Но и все эти проблемы еще кое-как получали у поздних платоников некоторого рода твердую и определенную систему. А вот что им уже совсем никак не удавалось – это понять мир как абсолютно неделимую субстанцию, как то Единое, которое превыше всякого Ума и всякой сущности. Даже Нумений, наиболее близко подошедший к этой проблеме, и тот все еще продолжал именовать свое наивысшее начало не чем иным, как только Умом. Он всячески отделял этот свой высший ум от того низшего ума, который вместе с душой движет космосом. Но все-таки даже и Нумений не имел такой универсальной интуиции, которой требовало от него римское мышление, именно интуиции такого Единого, которое превыше всякого Ума и всякой сущности, потому что обнимает и все то, что вне Ума и вне сущности.

И нетрудно понять, почему проблема Единого не могла получить достаточной разработки у поздних платоников наряду с другими философскими категориями. Дело в том, что стоицизм, который пытались преодолеть поздние платоники II в. н.э., упорно отстаивал позицию, заставлявшую его трактовать все бытие как чисто телесное. В этом мировом теле не так трудно было найти мировую Душу и мировой Ум, поскольку мировая Душа была реальным двигателем всего телесного, а мировой Ум трактовался как средоточие всего целесообразного, целенаправленного и точно сформированного, что было в мире. Но найти и формулировать такое Единое, которое держало бы весь мир как бы в единой точке и в котором совпадали бы все телесные, душевные или умственные противоположности, – это было задачей весьма тяжелой и требовало весьма тонкой и глубокой диалектики, на почву которой поздние платоники пытались становиться, но не всегда удачно, сводя диалектику как единство противоположностей только на логическое разделение и оформление стоического хаоса жизни. Не мудрено поэтому, что проблема Единого оказалась самой последней проблемой, которая торжествовала свою победу над материалистическим стоицизмом.

Неоплатоническое Единое нисколько не мешало общематериалистическому мироощущению, но оно было таким его окончательным заострением и завершением, формулировать которое было очень трудно и которое хронологически оказалось самой последней проблемой, завершавшей победу платонизма над стоицизмом.

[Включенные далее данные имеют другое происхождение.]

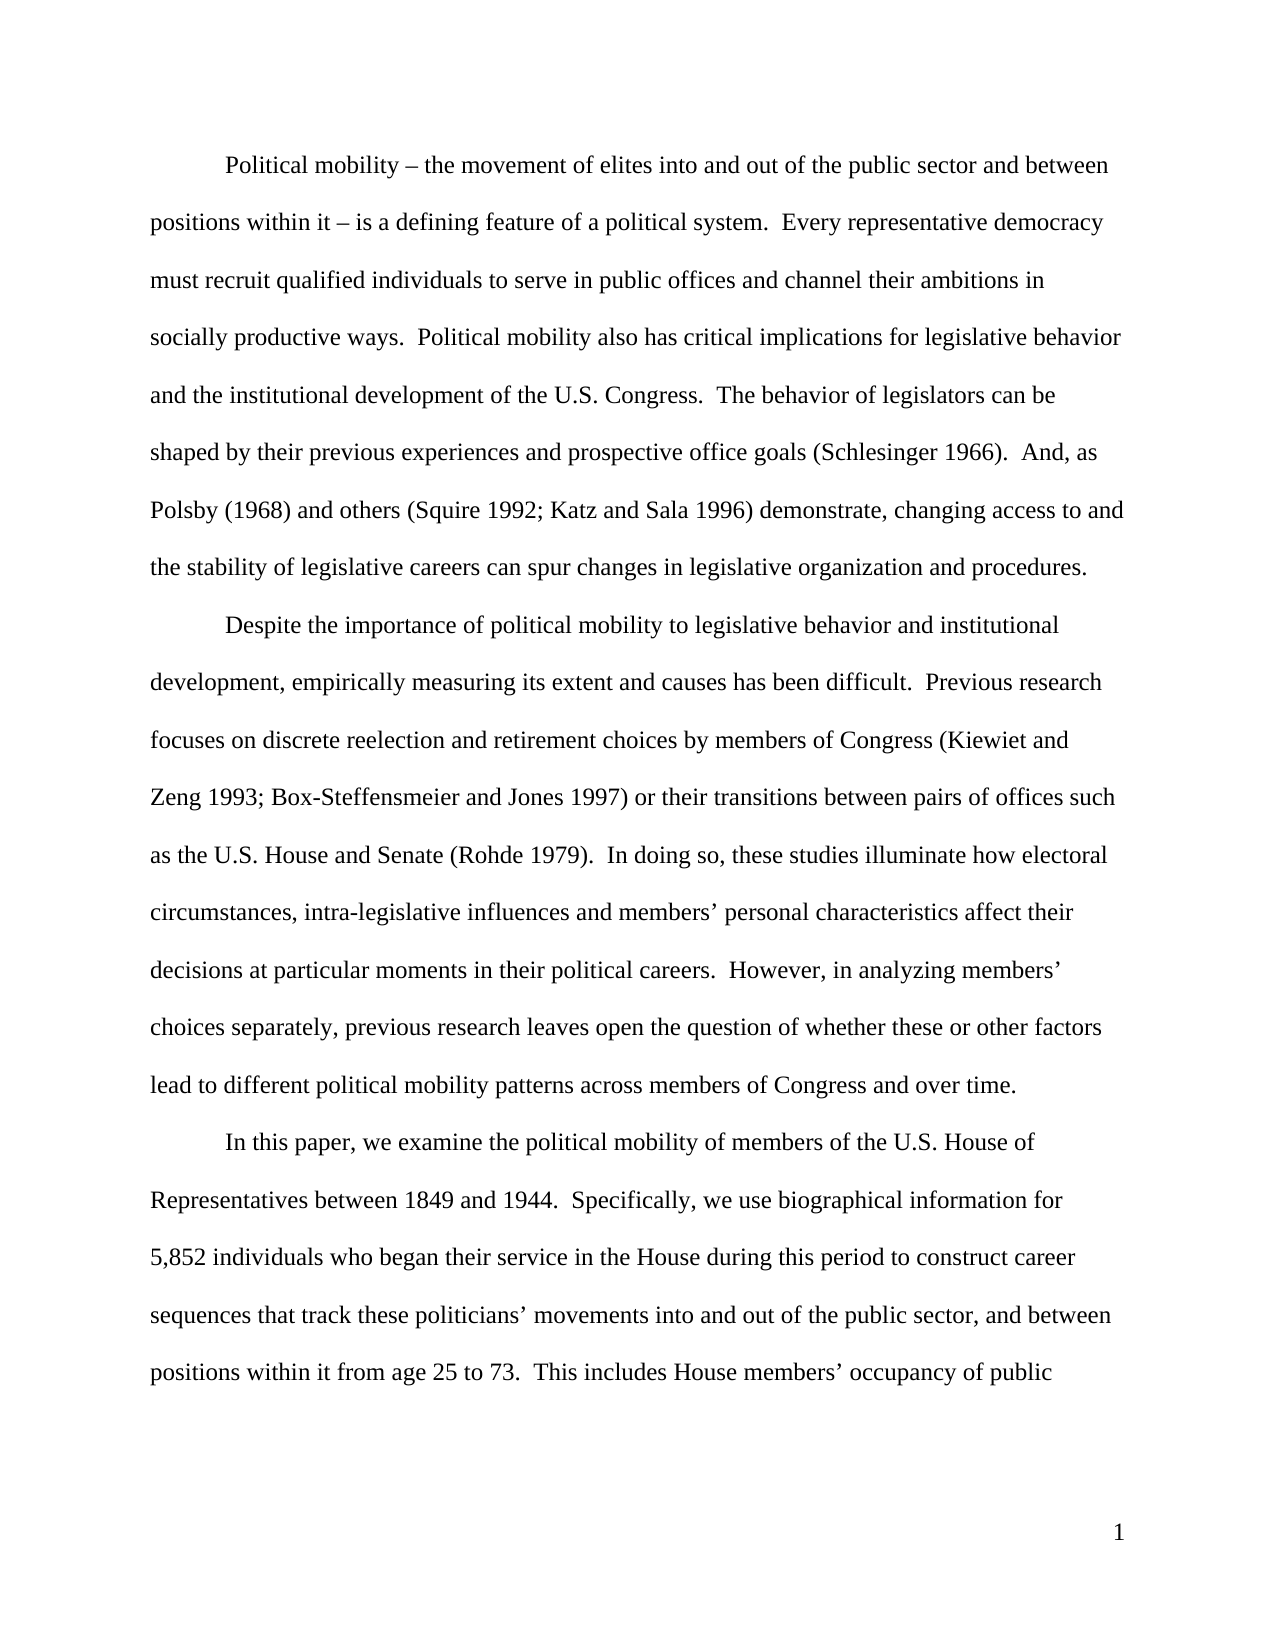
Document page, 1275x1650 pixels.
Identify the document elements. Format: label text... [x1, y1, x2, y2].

text Despite the importance of political mobility to legislative behavior and institutional development, empirically measuring its extent and causes has been difficult. Previous research focuses on discrete reelection and retirement choices by members of Congress (Kiewiet and Zeng 1993; Box-Steffensmeier and Jones 1997) or their transitions between pairs of offices such as the U.S. House and Senate (Rohde 1979). In doing so, these studies illuminate how electoral circumstances, intra-legislative influences and members’ personal characteristics affect their decisions at particular moments in their political careers. However, in analyzing members’ choices separately, previous research leaves open the question of whether these or other factors lead to different political mobility patterns across members of Congress and over time. [150, 610, 1125, 1099]
text Political mobility – the movement of elites into and out of the public sector and between positions within it – is a defining feature of a political system. Every representative democracy must recruit qualified individuals to serve in public offices and channel their ambitions in socially productive ways. Political mobility also has critical implications for legislative behavior and the institutional development of the U.S. Congress. The behavior of legislators can be shaped by their previous experiences and prospective office goals (Schlesinger 1966). And, as Polsby (1968) and others (Squire 1992; Katz and Sala 1996) demonstrate, changing access to and the stability of legislative careers can spur changes in legislative organization and procedures. [150, 150, 1125, 581]
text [150, 1127, 1125, 1386]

Вот почему все центральные категории неоплатонизма уже были разработаны поздними платониками II в. н.э., но только не категория Единого. С появлением этого Единого и с его точной формулировкой как раз и начался неоплатонизм, началась завершительная сфера римского мышления, начался завершительный предел мировой Римской империи. Но тем самым, конечно, начался и конец и Римской империи и всего античного мира. С постепенным разрушением Римской империи, то есть с постепенным возвышением не языческого, не безличностного, но уже чисто христианского личного Единого, разрушалось и неоплатоническое учение об Едином. Но все-таки это разрушение продолжалось по меньшей мере четыре века.

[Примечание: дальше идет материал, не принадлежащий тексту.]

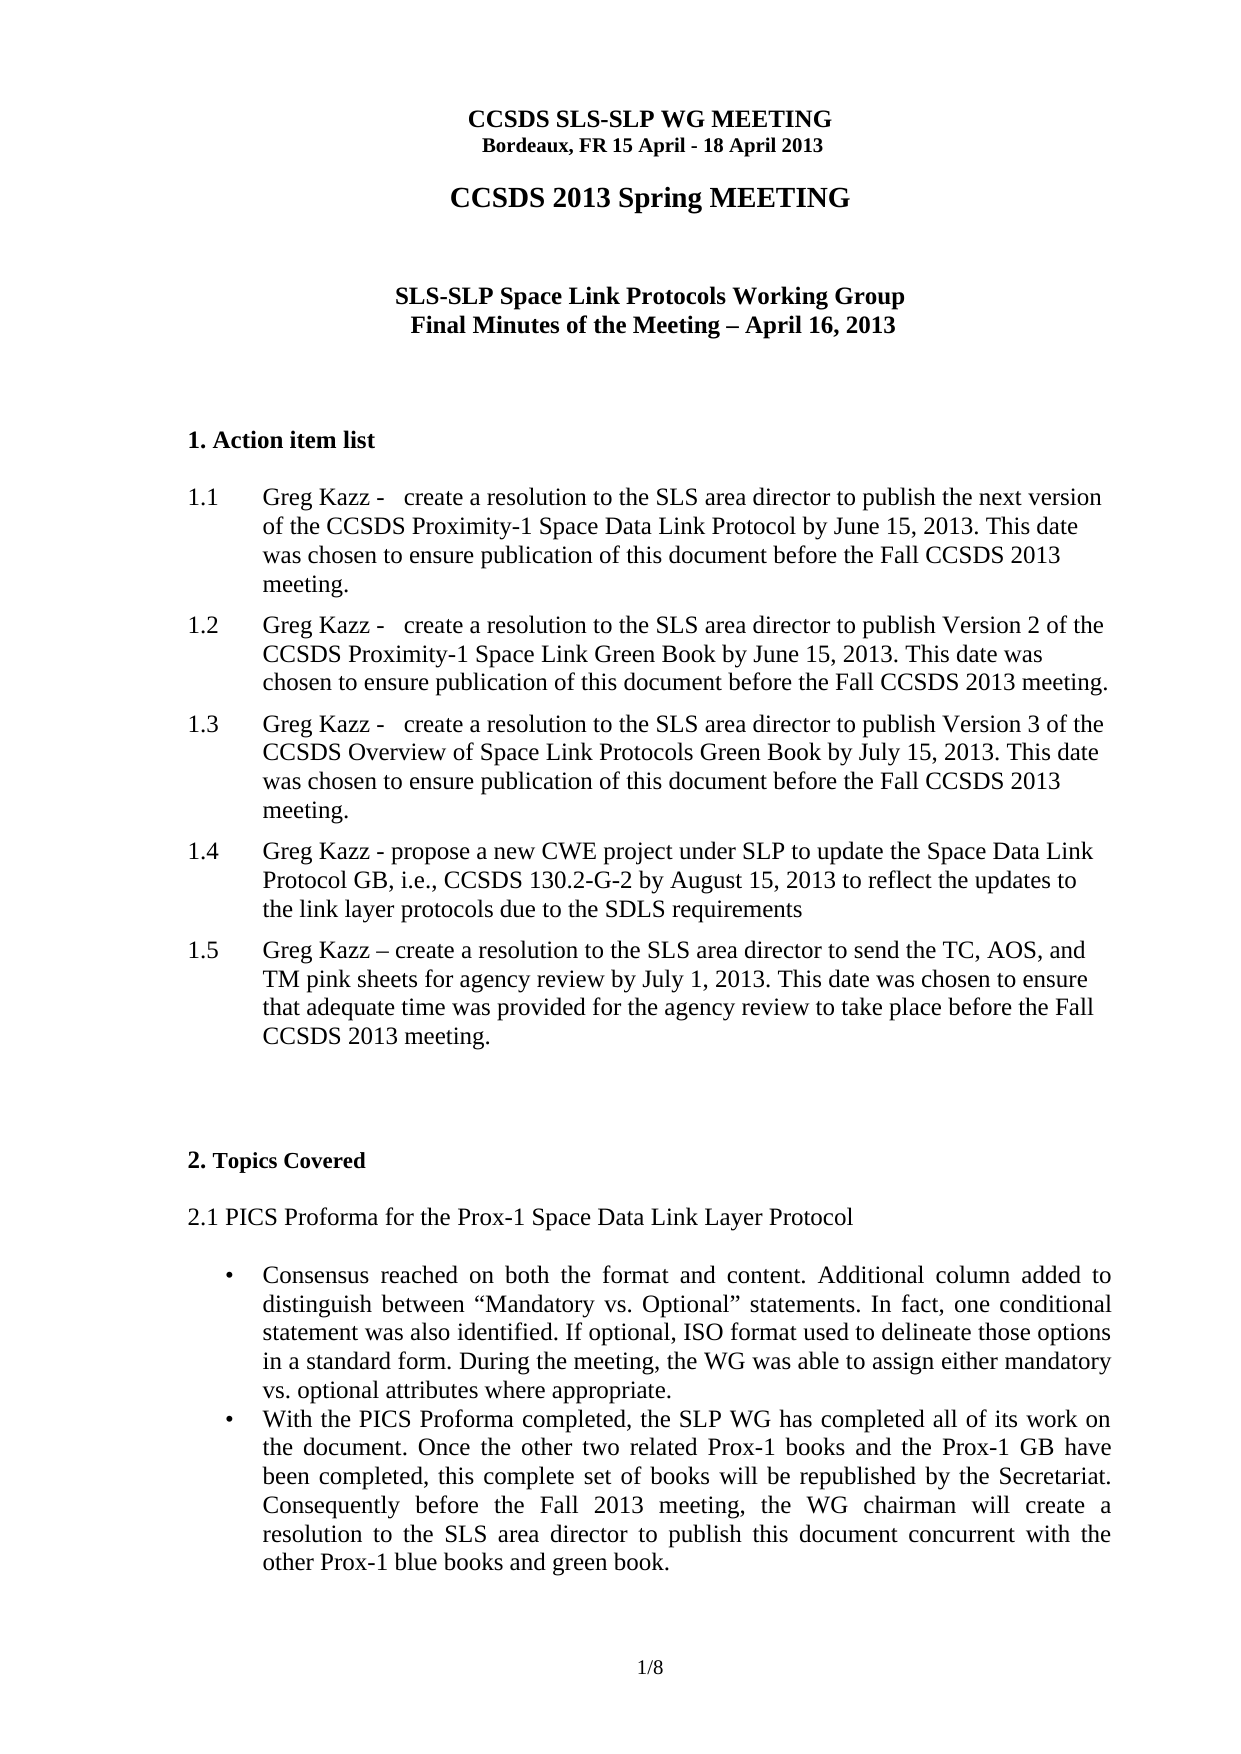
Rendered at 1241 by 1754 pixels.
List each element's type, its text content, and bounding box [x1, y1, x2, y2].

text 2. Topics Covered [187, 1145, 1112, 1174]
text SLS-SLP Space Link Protocols Working Group [187, 281, 1112, 310]
text CCSDS 2013 Spring MEETING [187, 181, 1112, 214]
list Greg Kazz - propose a new CWE project under SLP to update the Space Data Link Protocol GB, i.e., CCSDS 130.2-G-2 by August 15, 2013 to reflect the updates to the link layer protocols due to the SDLS requirements [187, 836, 1112, 922]
text Final Minutes of the Meeting – April 16, 2013 [187, 310, 1112, 339]
list Greg Kazz - create a resolution to the SLS area director to publish the next version of the CCSDS Proximity-1 Space Data Link Protocol by June 15, 2013. This date was chosen to ensure publication of this document before the Fall CCSDS 2013 meeting. [187, 482, 1112, 597]
text 2.1 PICS Proforma for the Prox-1 Space Data Link Layer Protocol [187, 1202, 1112, 1231]
list With the PICS Proforma completed, the SLP WG has completed all of its work on the document. Once the other two related Prox-1 books and the Prox-1 GB have been completed, this complete set of books will be republished by the Secretariat. Consequently before the Fall 2013 meeting, the WG chairman will create a resolution to the SLS area director to publish this document concurrent with the other Prox-1 blue books and green book. [225, 1404, 1112, 1576]
list Greg Kazz - create a resolution to the SLS area director to publish Version 2 of the CCSDS Proximity-1 Space Link Green Book by June 15, 2013. This date was chosen to ensure publication of this document before the Fall CCSDS 2013 meeting. [187, 610, 1112, 696]
list Greg Kazz – create a resolution to the SLS area director to send the TC, AOS, and TM pink sheets for agency review by July 1, 2013. This date was chosen to ensure that adequate time was provided for the agency review to take place before the Fall CCSDS 2013 meeting. [187, 935, 1112, 1050]
text 1. Action item list [187, 425, 1112, 454]
list Consensus reached on both the format and content. Additional column added to distinguish between “Mandatory vs. Optional” statements. In fact, one conditional statement was also identified. If optional, ISO format used to delineate those options in a standard form. During the meeting, the WG was able to assign either mandatory vs. optional attributes where appropriate. [225, 1260, 1112, 1404]
list Greg Kazz - create a resolution to the SLS area director to publish Version 3 of the CCSDS Overview of Space Link Protocols Green Book by July 15, 2013. This date was chosen to ensure publication of this document before the Fall CCSDS 2013 meeting. [187, 709, 1112, 824]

Кроме общеизвестной греческой литературы, в которой коренится неоплатонизм, в настоящее время можно указать на так называемые кумранские рукописи, находимые с 1947 г. в районе Мертвого моря и относящиеся ко II в. до н.э. – I в. н.э., где, несомненно, содержатся намеки на неоплатоническое представление о благе и красоте. Об этом – Сadiоu R. Esthetique et sensibilite au debut du neoplatonisme. – "Revue philosophique de la France et de l'etranger", 1967, N 1, p. 71-78.